Telstra Health's Clinical Manager is a core operational system used daily by residential aged-care providers to manage clinical documentation, administration, and compliance. It sits at the centre of how care is recorded, evidence is assembled, and regulatory obligations are met.
Following the Royal Commission into Aged Care Quality and Safety, funding reform replaced ACFI with AN-ACC and changed how resident classifications are determined. Providers no longer determine funding outcomes but remain responsible for the quality and completeness of evidence reviewed by independent assessors. I designed the Clinical Manager update that supports assessor-aligned preparation within that shift.
Clinical Manager operates across a national footprint of approximately 60,000 residential aged-care beds, situating this system update within a large-scale AN-ACC funding and compliance environment.
System shift: From provider-led funding calculation to assessor-aligned preparation
Capability: Evidence traceability organised by national assessment structure
Scope: Assessment preparation embedded within a live, legacy care platform
The Royal Commission identified systemic issues in aged-care funding, including inconsistent classification practices and incentives misaligned with resident need. In response, the Australian Government replaced ACFI with AN-ACC to standardise assessment nationally and remove funding determination from providers.
This was not a product change. It was a structural shift in responsibility and accountability.
Under ACFI, assessments were completed internally. Evidence was collected, scored, and reviewed in-house. Funding outcomes could be estimated using a calculator. Scoring logic was visible to providers.

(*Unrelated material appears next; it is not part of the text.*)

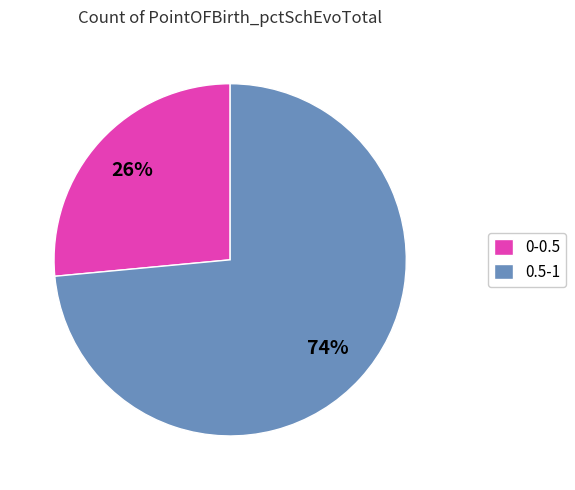

How many segments does this pie chart have?

2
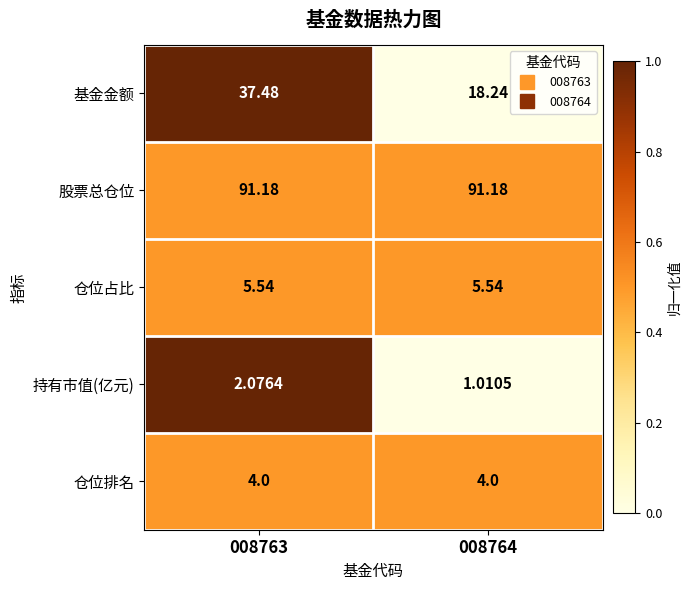

Which series has the widest spread of values?

基金金额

This transparency shaped behaviour. Because outcomes could be anticipated, preparation practices aligned to known scoring mechanics. During the Royal Commission, this dynamic was cited as a risk to equity and consistency, including optimisation around residents aligned to higher funding bands.

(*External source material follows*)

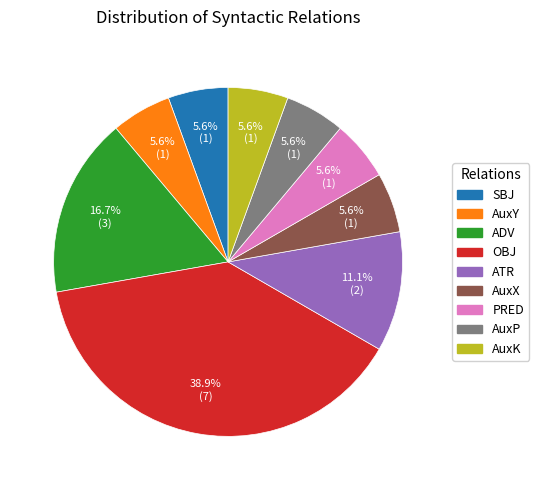

Is it true that AuxK is 6% of the pie?

True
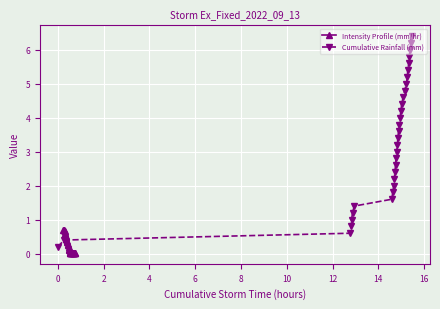

What are all the series names shown in the legend?

Intensity Profile (mm/hr), Cumulative Rainfall (mm)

Clinical Manager reflected this model through calculator-led workflows and score-driven interpretation.
AN-ACC shifted assessment responsibility away from providers. Under the new model, independent assessors apply a national assessment tool. Classifications are no longer determined internally. Funding depends on assessor interpretation of submitted evidence. Classification logic is not visible to providers. Internal systems shifted from assessment to preparation.
Early interviews with service managers highlighted concern about funding risk, assessor interpretation, and whether existing documentation would be sufficient under external review.

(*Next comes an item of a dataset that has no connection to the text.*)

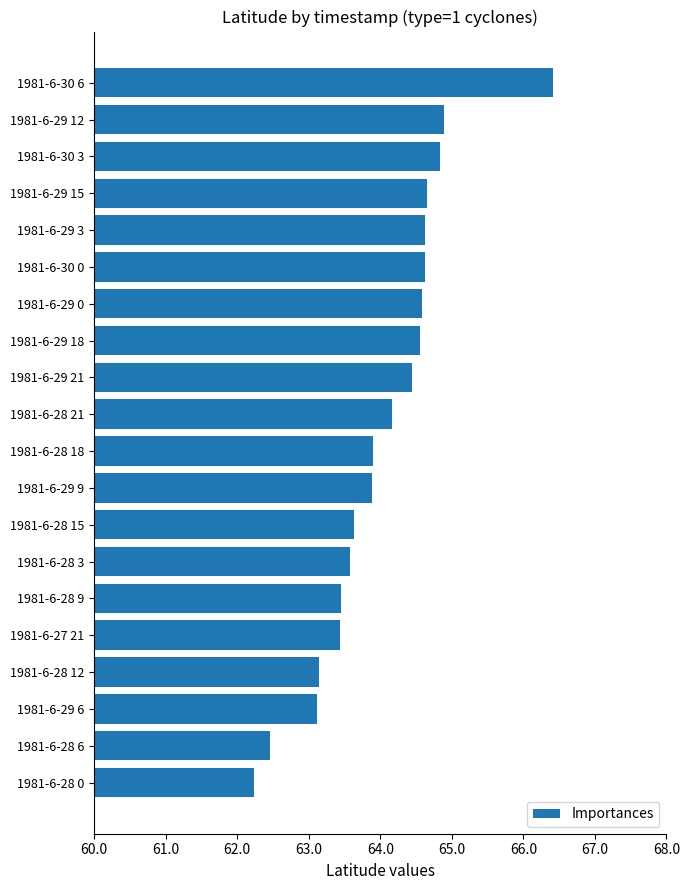

What is the value of the 19th bar from the top?

62.5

At rollout, the logic used by assessors to determine classifications was not available to providers. Preparation quality now depended on whether assessors could locate relevant evidence, understand its context, and interpret resident need accurately. This increased the importance of structured, complete, and easily retrievable evidence.
Within Clinical Manager, existing workflows reinforced a scoring mindset that no longer applied. Evidence existed across notes, charts, and forms but was not organised by assessment section. Calculator patterns implied predictability and control that providers no longer had. The primary risk was not usability. It was preparing staff for a process that no longer existed.
Staff were not seeking to influence outcomes. They wanted clarity on how to prepare evidence that would withstand external review.
Before any interface decisions, I made the system boundary explicit.
The system would: support preparation for assessment; reflect the AN-ACC assessment structure; surface evidence in assessment context.
The system would not: determine classifications; predict funding outcomes; reproduce ACFI optimisation patterns.
Three decisions I made shaped the system.
Avoid optimisation patterns that imply control over classification. Do not reproduce funding calculators or prediction logic inside Clinical Manager.
Use AN-ACC instruments as the primary information architecture. Assessment navigation mirrors the national instrument structure, creating a shared definition of completeness and reducing missed sections.
Link evidence at the assessment-section level. Evidence remained part of the resident record while becoming explicitly linkable to assessment sections, enabling traceability without duplication.
I prioritised predictability throughout: stable navigation by assessment section; consistent layouts across instruments; visible evidence status in context; linear progression over branching. This reduced decision load while staff continued routine care.
Each weakened traceability or implied outcome control, conflicting with AN-ACC's separation of preparation and determination.
Structural impact: One preparation flow replaced four to five disconnected screens. Assessment sections and linked evidence presented together. Increased staff confidence during readiness activities.
Measured outcomes: Evidence lookup time reduced by approximately 70% (6–10 minutes to under 2 minutes). Reduced follow-up clarification after preparation.
Facilities regained control over preparation quality without implying control over classification outcomes.
AN-ACC reframed funding preparation as an evidence and interpretation problem. By aligning system structure to the assessor lens and making evidence explicit within the resident record, Clinical Manager implemented a preparation model capable of supporting reform-driven change without reworking underlying care workflows.